At my boss' house at a bbq. Had a few beers. Taking a poop - there's no TP...this is my nightmare.
I just found ouut you can get a DUI in a kayak. Fuck.
Legitimately semi-blackout across the table from the governor off a chardonnay i can't even pronounce.
I dont feel as bad coming home this baked because I gave my 14 year old sister a no drugs talk last night.
I'm the fucking queen of sexting. I just made a blowjob sound so poetic I'm wishing I were a guy just so I could blow me.

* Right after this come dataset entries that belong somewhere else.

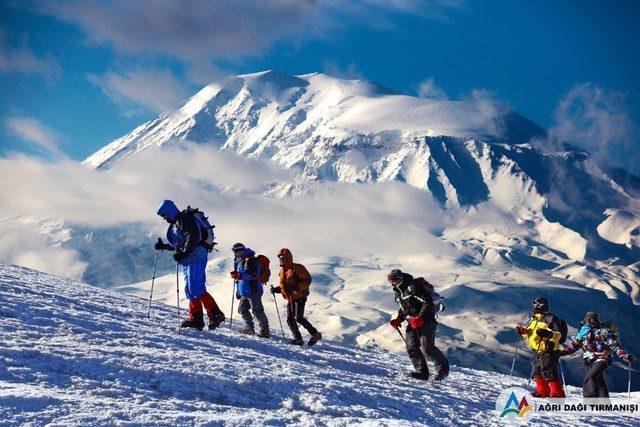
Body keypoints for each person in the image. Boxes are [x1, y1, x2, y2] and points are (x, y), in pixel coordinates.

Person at [155, 199, 225, 331]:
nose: (164, 218)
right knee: (190, 290)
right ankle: (196, 319)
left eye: (164, 215)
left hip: (196, 254)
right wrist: (164, 247)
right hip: (189, 257)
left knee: (196, 288)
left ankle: (216, 314)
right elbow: (181, 243)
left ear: (169, 211)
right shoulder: (178, 222)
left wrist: (183, 253)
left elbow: (192, 237)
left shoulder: (184, 218)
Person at [388, 269, 449, 381]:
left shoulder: (413, 287)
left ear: (400, 278)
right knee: (411, 346)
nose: (392, 283)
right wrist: (398, 320)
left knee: (427, 348)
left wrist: (420, 318)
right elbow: (404, 309)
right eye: (390, 280)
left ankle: (443, 370)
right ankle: (421, 373)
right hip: (413, 322)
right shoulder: (398, 292)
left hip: (427, 320)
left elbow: (427, 302)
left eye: (394, 280)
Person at [561, 311, 634, 397]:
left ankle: (590, 400)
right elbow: (575, 344)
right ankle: (605, 403)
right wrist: (564, 352)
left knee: (591, 376)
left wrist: (624, 356)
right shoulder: (584, 332)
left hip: (603, 357)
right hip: (590, 358)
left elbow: (614, 344)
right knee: (598, 379)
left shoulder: (603, 332)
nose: (589, 321)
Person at [515, 297, 566, 398]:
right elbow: (530, 336)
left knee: (548, 371)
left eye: (538, 305)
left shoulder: (551, 319)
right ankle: (542, 392)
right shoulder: (533, 319)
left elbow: (558, 334)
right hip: (536, 349)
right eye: (535, 304)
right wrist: (523, 332)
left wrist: (548, 335)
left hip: (549, 349)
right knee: (537, 371)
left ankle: (558, 393)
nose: (536, 306)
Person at [270, 248, 322, 346]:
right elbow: (284, 286)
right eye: (280, 258)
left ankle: (315, 334)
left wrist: (295, 288)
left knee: (299, 318)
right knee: (290, 319)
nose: (281, 260)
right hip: (290, 297)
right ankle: (298, 339)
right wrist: (276, 290)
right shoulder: (282, 271)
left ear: (288, 258)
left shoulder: (297, 268)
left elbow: (307, 280)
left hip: (300, 296)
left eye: (283, 258)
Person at [230, 243, 270, 338]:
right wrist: (238, 291)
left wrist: (239, 276)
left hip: (253, 289)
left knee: (257, 310)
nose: (238, 253)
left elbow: (252, 274)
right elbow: (240, 279)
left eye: (239, 251)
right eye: (236, 251)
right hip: (245, 290)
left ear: (243, 250)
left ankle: (265, 330)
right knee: (242, 309)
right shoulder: (239, 261)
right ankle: (250, 328)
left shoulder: (251, 260)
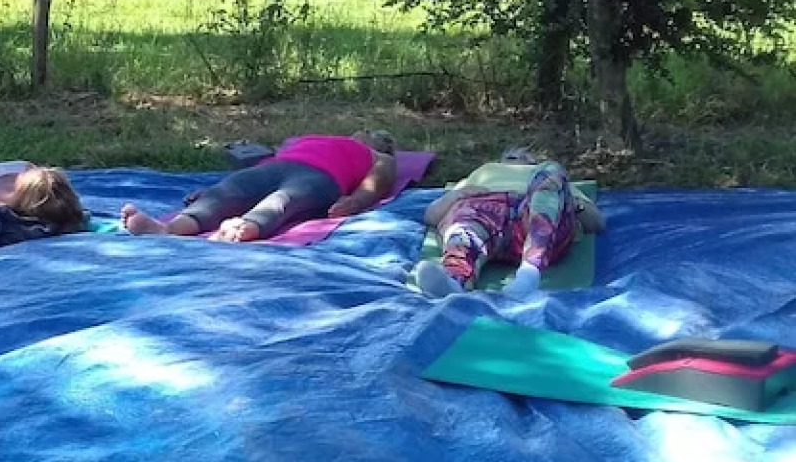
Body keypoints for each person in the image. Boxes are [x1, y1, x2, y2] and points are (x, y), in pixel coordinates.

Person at [120, 131, 399, 242]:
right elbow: (267, 164)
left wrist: (357, 201)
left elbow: (380, 179)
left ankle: (245, 227)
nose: (366, 133)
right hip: (275, 167)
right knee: (229, 190)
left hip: (322, 177)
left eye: (376, 135)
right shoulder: (313, 138)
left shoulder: (376, 155)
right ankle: (167, 229)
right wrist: (214, 191)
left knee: (284, 200)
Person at [415, 151, 605, 298]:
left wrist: (568, 203)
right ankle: (454, 282)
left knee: (552, 172)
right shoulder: (483, 172)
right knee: (464, 230)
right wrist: (457, 195)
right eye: (511, 156)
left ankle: (528, 276)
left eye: (523, 156)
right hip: (483, 211)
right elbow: (432, 215)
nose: (517, 159)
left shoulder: (545, 174)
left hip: (534, 216)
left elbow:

Learn from me.
Just to be a PITA after I die, my will leaves 1 cent to each of my FB friends. I hate my lawyer.
I woke up in his bed wearing nothing but a penn state hat. We are....
I'm getting high with a 50 year old car wash guy. Enough said.
60% of the guys I've slept with are on my holiday greeting card mailing list. I'm an amazing ex lover.
You tried to order fondue take-out.
From Taco Bell.
I'm over here willing to be the Yoda of fucking but I guess he just doesn't want to be a Jedi.
Apparently I had 2 bloody noses and after my sis put me to bed at the hotel, I escaped and my sister's friend found me in an elevator with some guy
His balls will have been in my mouth at least once by this time tomorrow.
She acted like falling "up" the stairs was a fucking physics phenomenon. I call that Tuesday nights.
By the way I can not feel my vagina. It's like it's asleep. What the hell did you do?